Dr. Sweet says they’re also testing a pilot program that would allow paramedics to identify sepsis and alert the ER en route to the hospital. That early detection is vital — it can improve your chances of survival by 50 percent. In fact, a study in the U.S. showed that, after six hours, each hour in delay of treatment caused a seven percent decrease in survival. But treatment within the first hour of a drop in blood pressure gave an 80 percent chance of survival.
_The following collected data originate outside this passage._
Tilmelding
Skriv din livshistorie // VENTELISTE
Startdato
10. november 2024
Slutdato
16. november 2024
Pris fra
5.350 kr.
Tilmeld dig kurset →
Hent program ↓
Predisposition and Prognosis
Research is ongoing to determine if there is a predisposition, or genetic component, to developing sepsis. Dr. Sweet says, “Where I’d like us to be in 10 to 15 years is to have 1) a better understanding of individual genomics, so that people will know their predisposition to developing sepsis, 2) [a way to look] at different aspects of the body’s innate immune system and activate that immune system; 3) rapid ways of identifying exactly what the infection is. This may come down to microbiological techniques that detect the DNA of the actual infected organ very quickly.”
That research is in Dr. Kubes’ wheelhouse, but the challenge comes down to funding. “Patty Duke battled mental health, and after she died, they set up a foundation for mental health,” he says ruefully. “I’m not knocking any other disease, but sepsis is a very important disease. It’s kind of like falling off a ladder, breaking your neck and dying, then having a foundation launched to stop people from falling off ladders. Sepsis is not sexy but it kills a lot of people. And what killed Patty Duke was sepsis, not mental health. We need funding for mental health, no question, but we need funding for all diseases.”